7 years ago I was introduced to Jesus, not a religion, not a set of rules to follow or lighting bolts would come down, but Jesus and His great love for me. Once I was introduced I was ALL in, questions upon questions to understand it all, I felt like I missed so much and wanted to get it all at once. The boys and I went to church every time the doors were open, unfortunately Brad didn’t share my newfound love. He grew up in church, and had walked away from it, was hurt by the things that happened and in his words “him and God had an understanding”. He would come to the important things, when I got baptized, the holidays or family events, but every Sunday or Wednesday was not going to happen. He was at home while we went, and I prayed, and prayed some more that God would light up in him so great he couldn’t fight it anymore. I never pressured him, forced him, or even made him feel bad for not coming because I wanted his homecoming to be his and God’s.
And it happened, one day he just started to come, and he has been on fire lately. Giving out Bibles, sharing the Word, doing studies, and bringing me back to the light when I slip into the dark. So much so that the other day he came home from lunch and I was just tired, tired of fighting, tired that God has me here in this place, and Brad’s response was the Bible says we are to PRESS on, not to give up. (“I press on toward the goal to win the prize for which God has called me heavenward in Christ Jesus.” Philippians 3:14 ).
That was not what I wanted to hear, I know that it is what I NEEDED to hear but not what I wanted to hear. I texted my friend Lucy and complained about Brad and his positive attitude and how I was so tired, how could he not see that I couldn’t press on even if I wanted to. My first mistake was thinking that it was about me, I was right I couldn’t press on, but with Him I could, and somehow I thought it was all about what I needed to do, instead of leaning on Him to carry me. ( “I can do all this through him who gives me strength.”Philippians 4:13 ) I even have the braclet!
Fast forward to Friday, when I found out that my pancreas is not working, they are thinking with how high my sugar is that it’s a complication from Covid. But insulin was needed, and insurance was not trying to corporate and needed a preauthorization before they would fill it. It was late Friday and I knew it wouldn’t get done, and I was done. I was tired of fighting my body, insurance, just everything. I came home and sat here and cried and begged God to take me home, and if He wasn’t then I was ready to help Him. It was one of the darkest moments I have been in, I felt alone, deserted, defeated, and tired. I reached out to no one, I just sat here and cried.

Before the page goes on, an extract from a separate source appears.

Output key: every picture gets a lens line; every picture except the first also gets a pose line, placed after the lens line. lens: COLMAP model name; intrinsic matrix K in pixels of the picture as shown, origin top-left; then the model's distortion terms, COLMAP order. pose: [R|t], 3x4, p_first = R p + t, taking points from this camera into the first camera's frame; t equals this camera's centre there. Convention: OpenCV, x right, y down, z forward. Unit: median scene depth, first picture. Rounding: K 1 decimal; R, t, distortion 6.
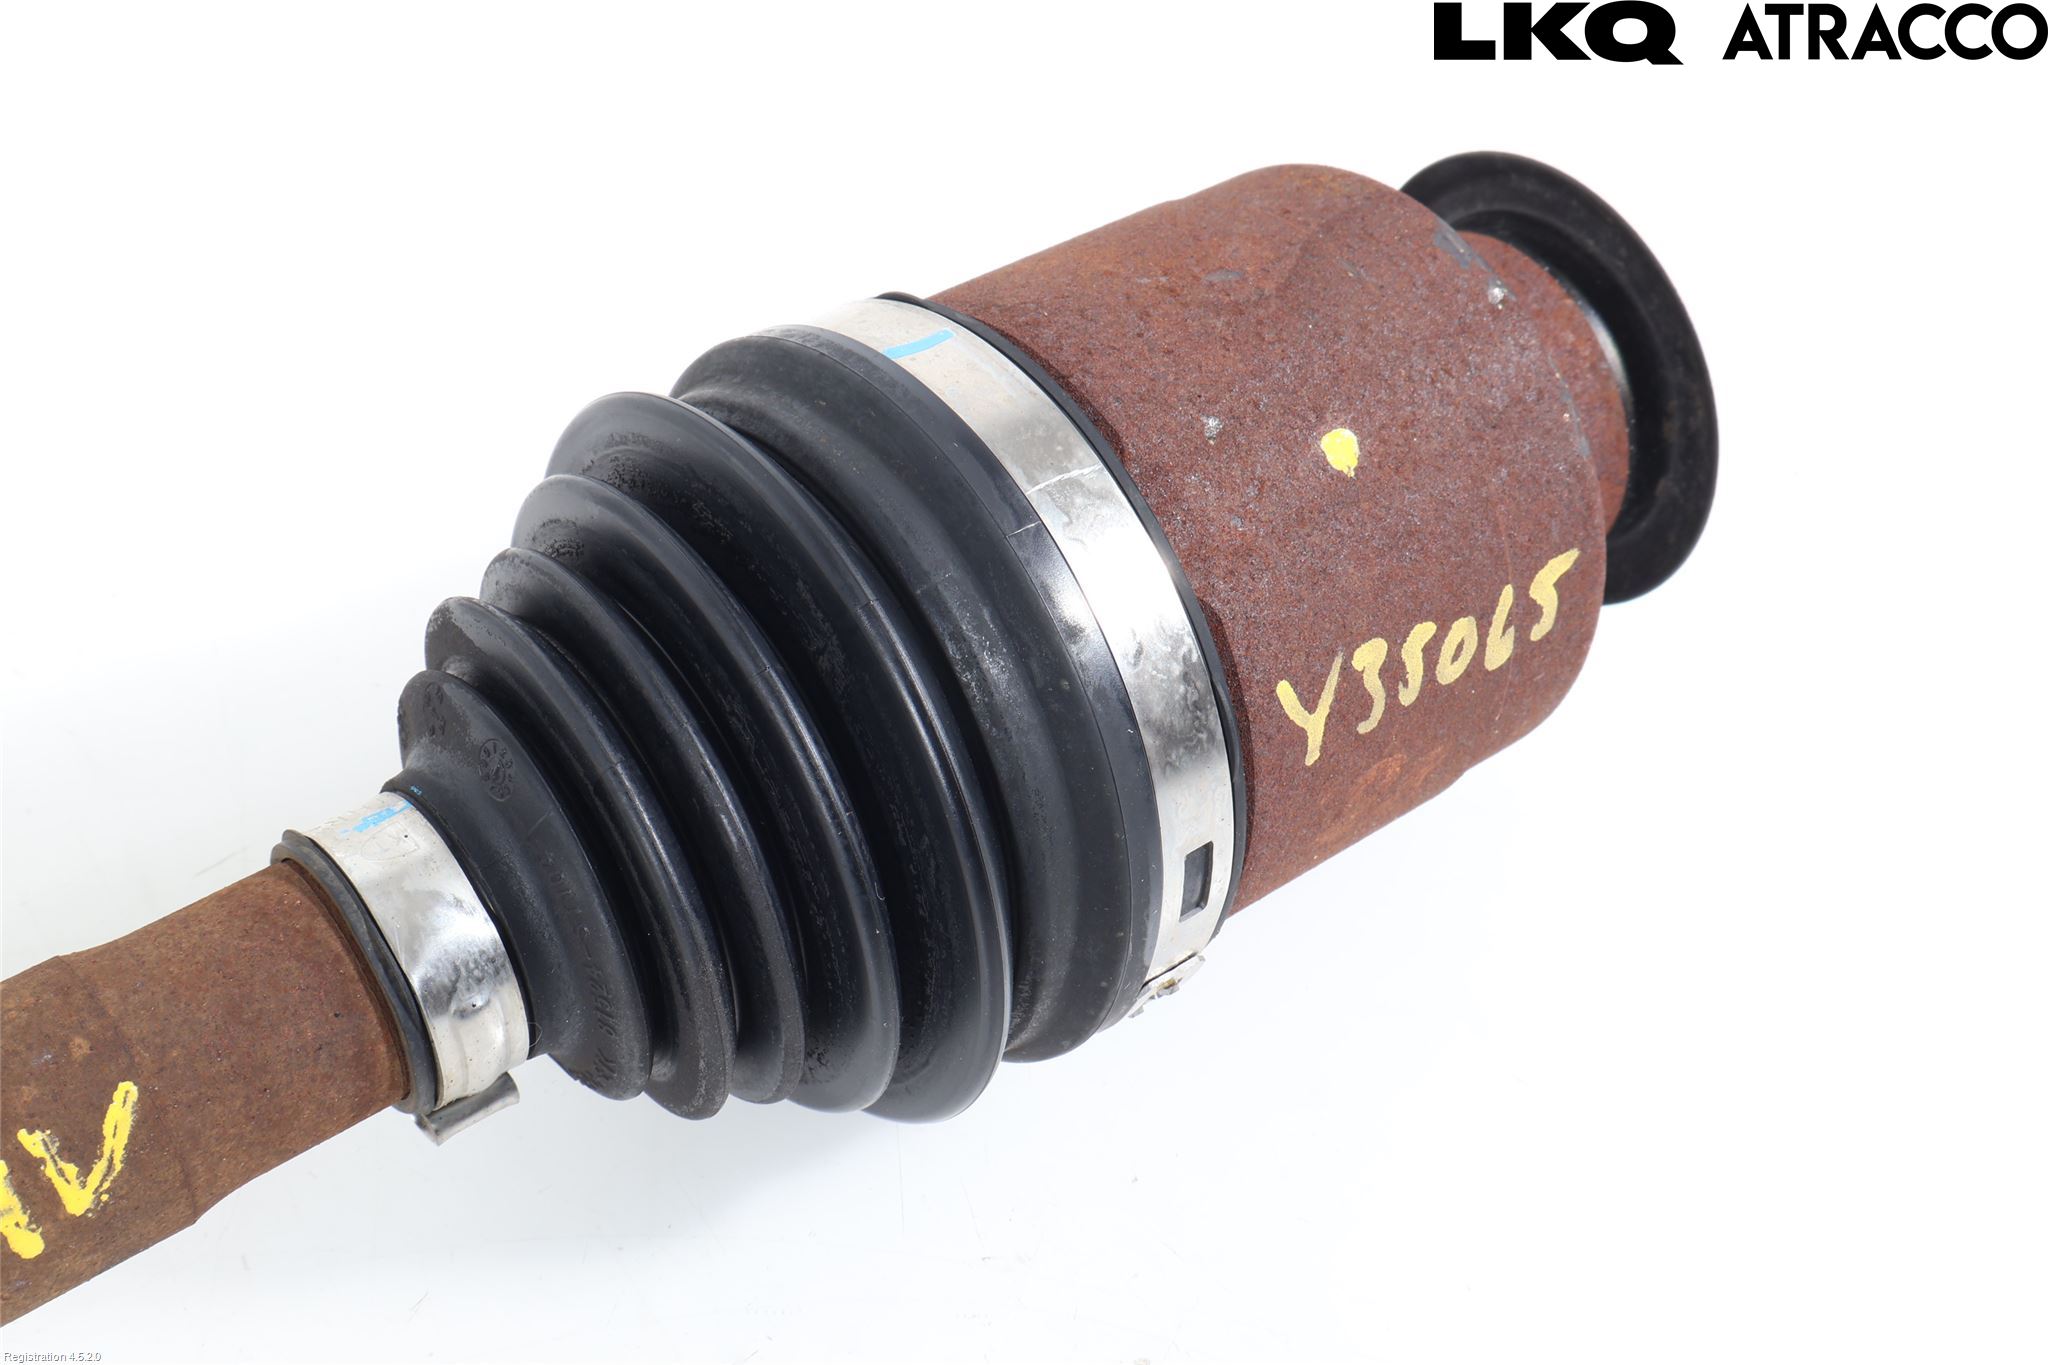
lens RADIAL K [[2847.8, 0, 1024.0], [0, 2847.8, 682.5], [0, 0, 1]] dist [0.011078, -0.004093]
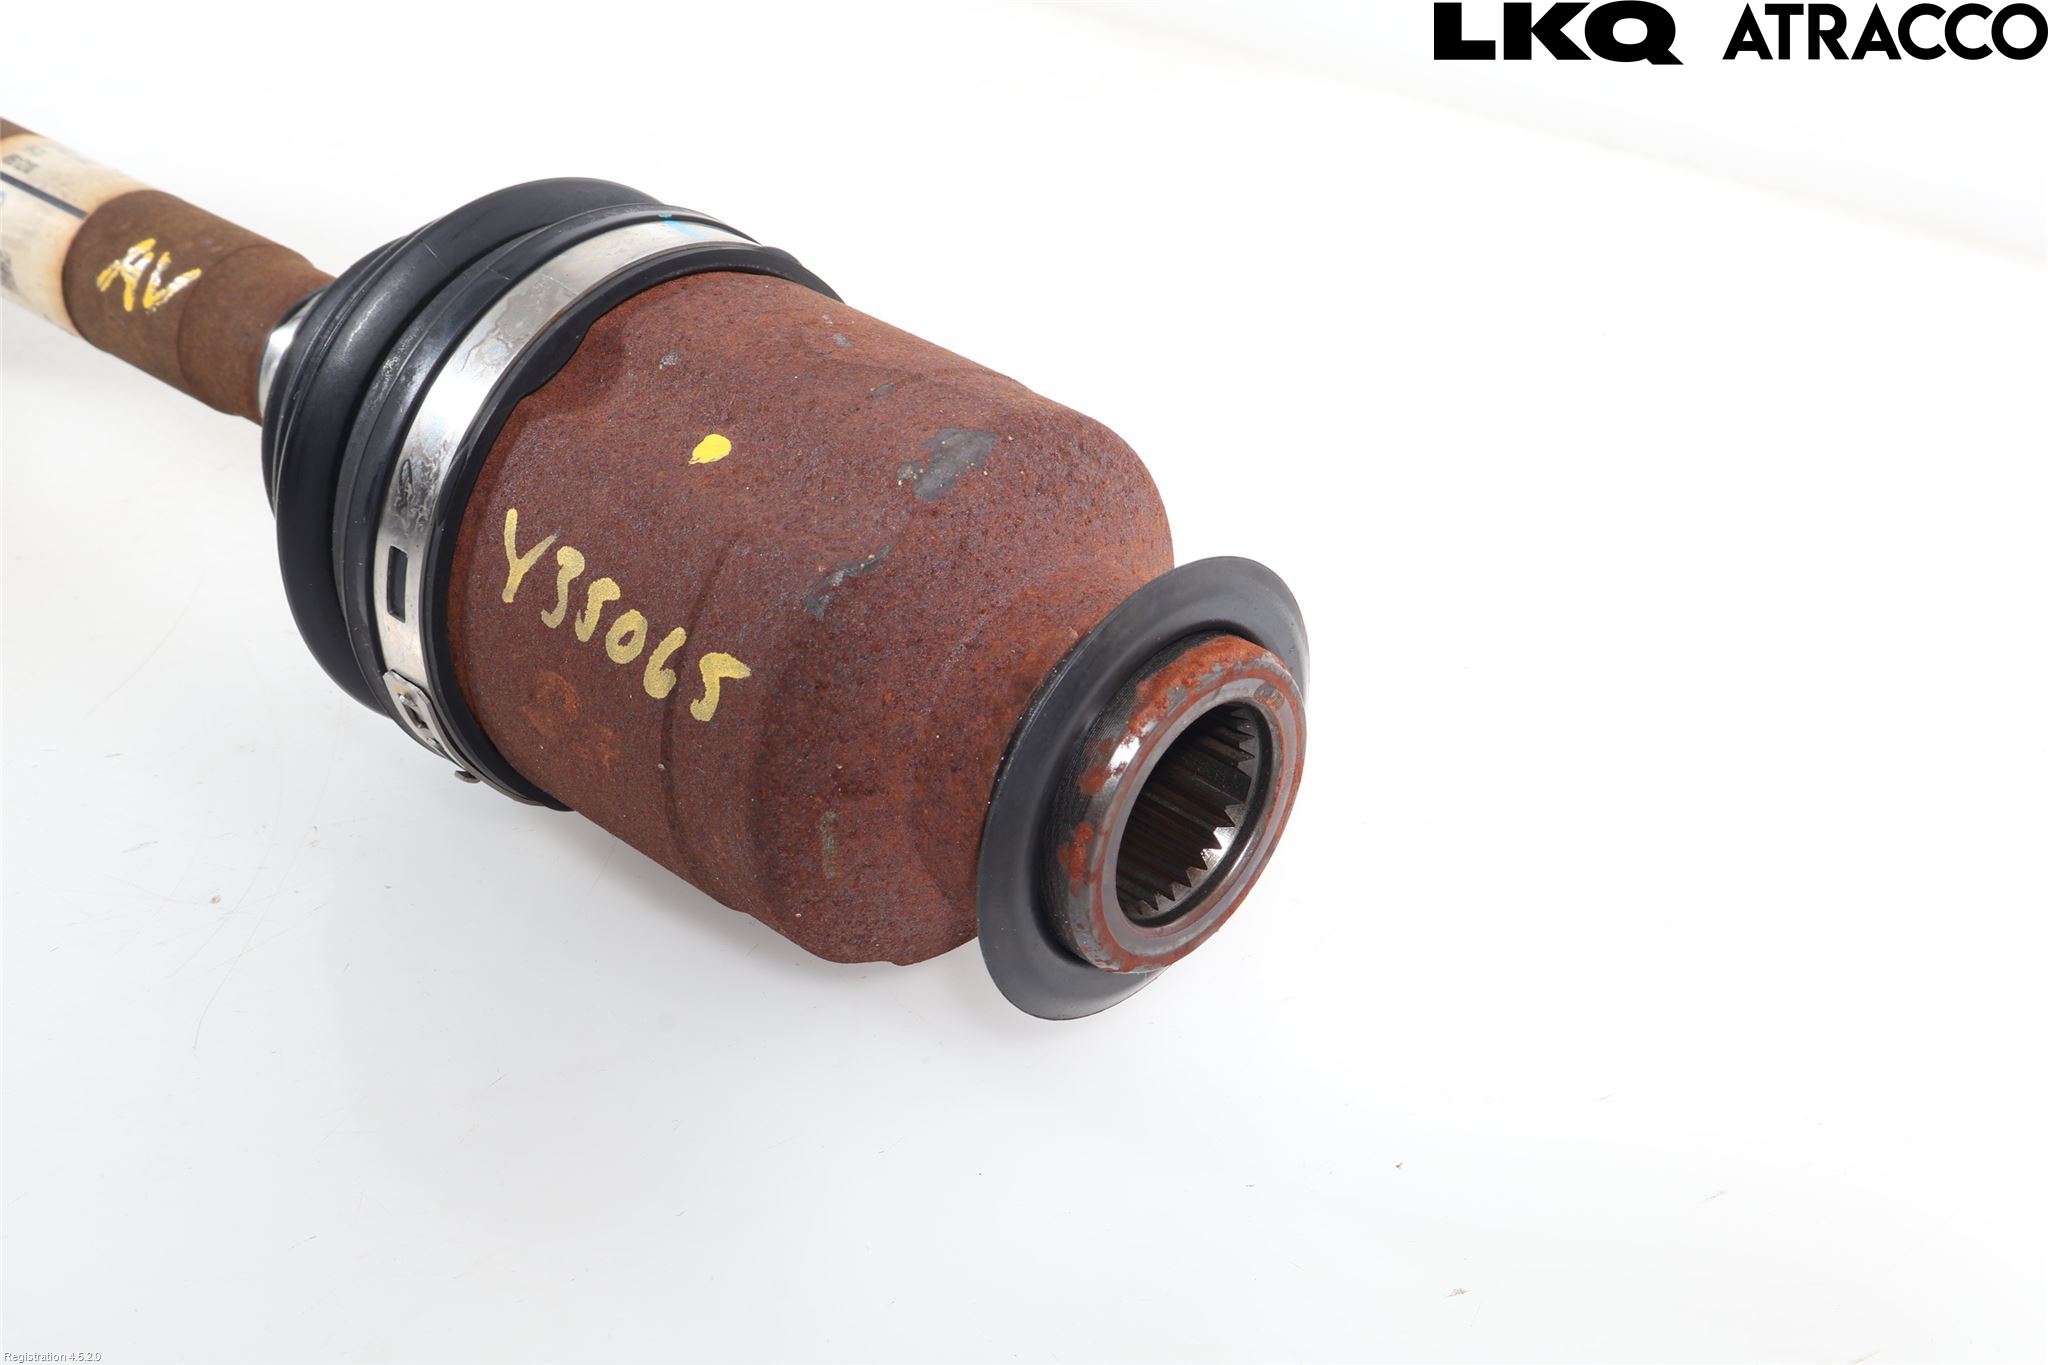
lens RADIAL K [[2847.8, 0, 1024.0], [0, 2847.8, 682.5], [0, 0, 1]] dist [0.011078, -0.004093]
pose [[0.144509, 0.414971, -0.898285, 1.416121], [-0.733145, 0.654582, 0.184447, -0.382202], [0.664541, 0.631919, 0.398827, 0.797644]]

And then a text came, from Lucy. I look back now and see how even that fits in the very one that introduced me to Jesus, is the one that texted me in the darkest point. She texted that Thursday night while driving she was thinking that the “press on” mentality that Brad has that was working my nerves was an answered prayer. That I had prayed for that, that God would work in his life. That I was so afraid that cancer would take me out, and he would walk further away that I begged Lucy and Scott to make sure if I died that the boys would be taken to church. And here Brad is, working for God, letting His light shine through him, I PRAYED FOR THAT AND GOD ANSWERED.
She thought of this Thursday night, and didn’t text it to me till 4:13 friday, I know it was from God, I know He had her hold it till that moment when I was done. That I was in a place it was so dark, I wouldn’t be able to hear Him calling so He used what I would hear. I am so thankful for that text because I know it saved my life. It pulled me from a place I never want to be again.
This road is long and hard to walk, and I know I am not alone, but sometimes I feel like I am alone. Even in the Amyloidosis community I am younger then most, my dad was young when he got diagnosed and he was 57. They believe that all the chemotherapy and radiation that I took to save my life, is what made the gene active. Maybe, maybe I was complacement with my walk and God knows what reaches me, who knows why, and in the end I guess it doesn’t really matter.
If your with me after this long post, I say all this because we have the power as the body of Christ to change people’s lives. A simple text, a card, a post, an emoji to let them know you are there. I know that Sunday’s sermon convicted me on how much I am reaching out to people and how I just reach out to my friends, but thats not what Jesus calls me to do. I need to do better, I need to be better, I need to walk this better.
“Let us hold unswervingly to the hope we profess, for he who promised is faithful.”
I am working on this moment by moment, because I still see that I put my hope in circumstances and they let me down each time. But He, He never will, and if I keep my eyes on the best is yet to come how can I get to that place again.
I wish I could say that I am better, right now I feel like I am in a bubble, numb, but I can feel God working on me. Tonight in our women’s Bible study we are starting Titus and I could feel Him and I working on things in that book. I know He is still refining me, still working on me, and shaping me into who He wants me to be…I just need to let go and let Him work.